# TRY IT
Every picture is to be removed, and all the data is to be copied exactly.

Stored items
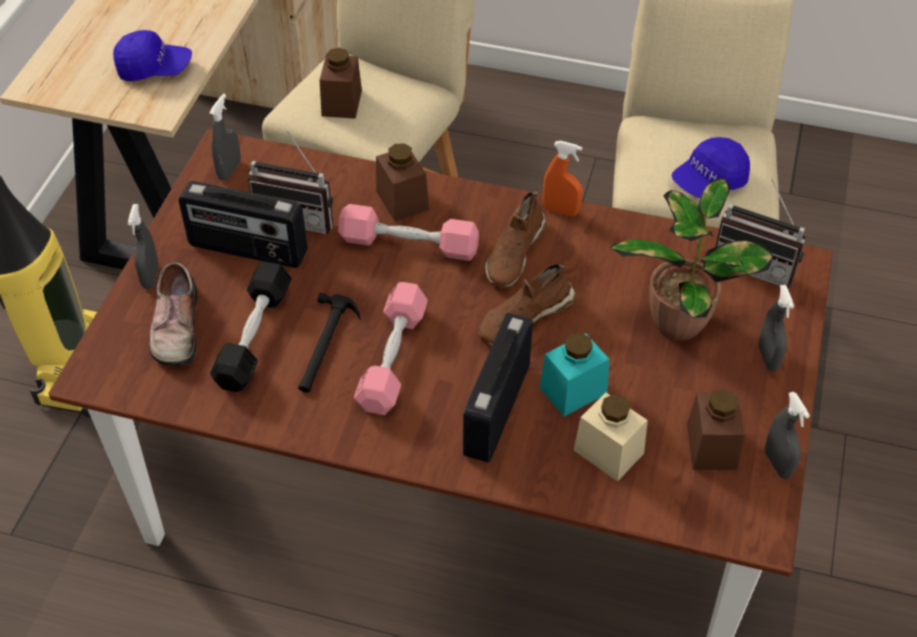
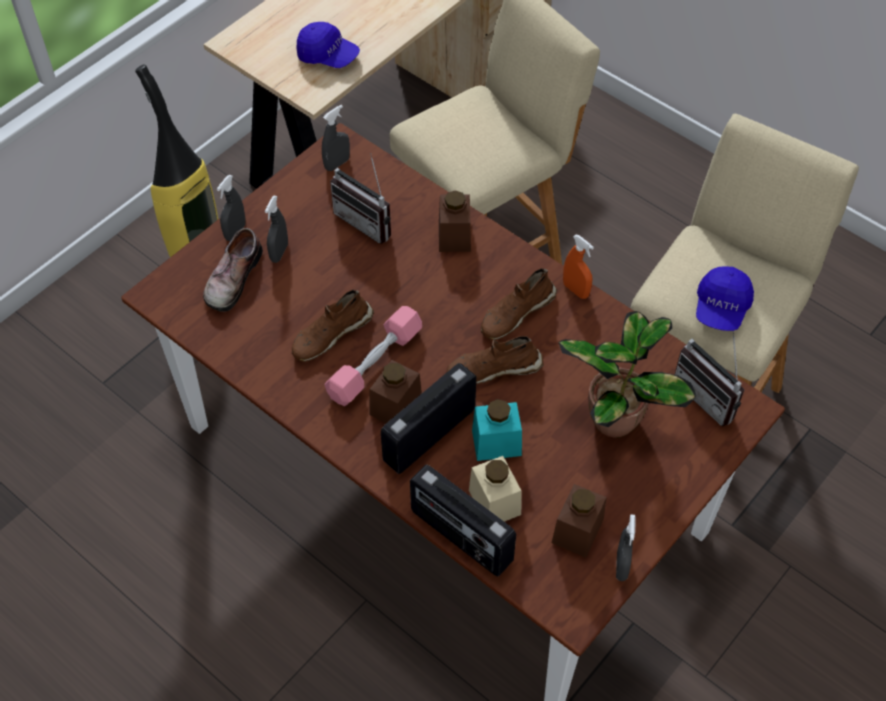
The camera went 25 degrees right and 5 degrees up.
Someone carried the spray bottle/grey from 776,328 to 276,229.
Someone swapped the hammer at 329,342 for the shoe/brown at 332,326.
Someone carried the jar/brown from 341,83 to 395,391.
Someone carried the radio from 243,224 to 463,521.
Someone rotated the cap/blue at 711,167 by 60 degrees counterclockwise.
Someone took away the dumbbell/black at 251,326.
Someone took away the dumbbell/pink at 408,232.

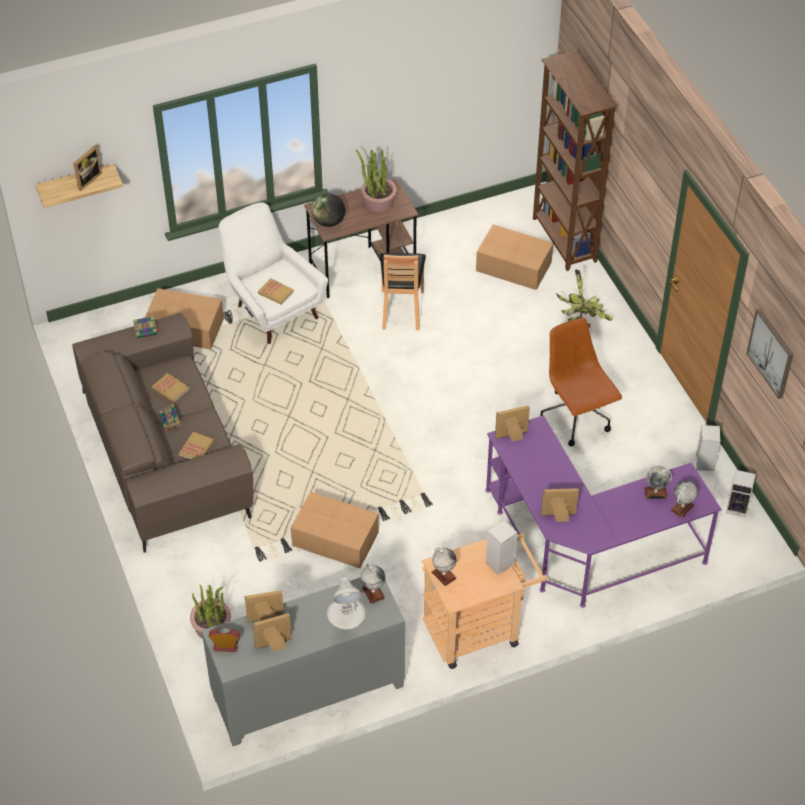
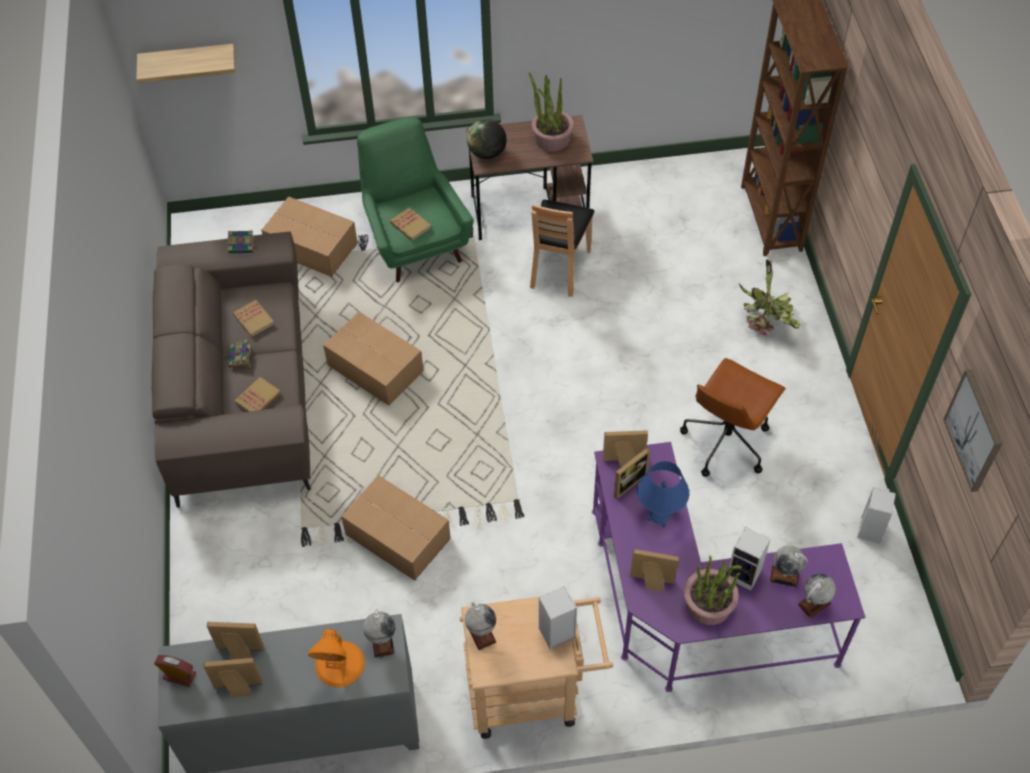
The camera went 15 degrees right and 5 degrees up.
Someone repainted the table lamp/white at 346,603, which became the table lamp/orange at 336,657.
Someone carried the cardboard box from 514,257 to 373,359.
Someone repainted the armchair/white at 273,273, which became the armchair/green at 415,199.
Someone carried the picture frame from 87,168 to 632,473.
Someone put down the table lamp/blue at 663,494.
Someone rotated the office chair/brown at 581,382 by 135 degrees counterclockwise.
Someone carried the potted plant from 210,612 to 713,590.
Someone carried the speaker from 741,494 to 750,558.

# EXERCISE RESPONSE
The camera went 25 degrees right and 5 degrees up.
Someone carried the spray bottle/grey from 776,328 to 276,229.
Someone swapped the hammer at 329,342 for the shoe/brown at 332,326.
Someone carried the jar/brown from 341,83 to 395,391.
Someone carried the radio from 243,224 to 463,521.
Someone rotated the cap/blue at 711,167 by 60 degrees counterclockwise.
Someone took away the dumbbell/black at 251,326.
Someone took away the dumbbell/pink at 408,232.

The camera went 15 degrees right and 5 degrees up.
Someone repainted the table lamp/white at 346,603, which became the table lamp/orange at 336,657.
Someone carried the cardboard box from 514,257 to 373,359.
Someone repainted the armchair/white at 273,273, which became the armchair/green at 415,199.
Someone carried the picture frame from 87,168 to 632,473.
Someone put down the table lamp/blue at 663,494.
Someone rotated the office chair/brown at 581,382 by 135 degrees counterclockwise.
Someone carried the potted plant from 210,612 to 713,590.
Someone carried the speaker from 741,494 to 750,558.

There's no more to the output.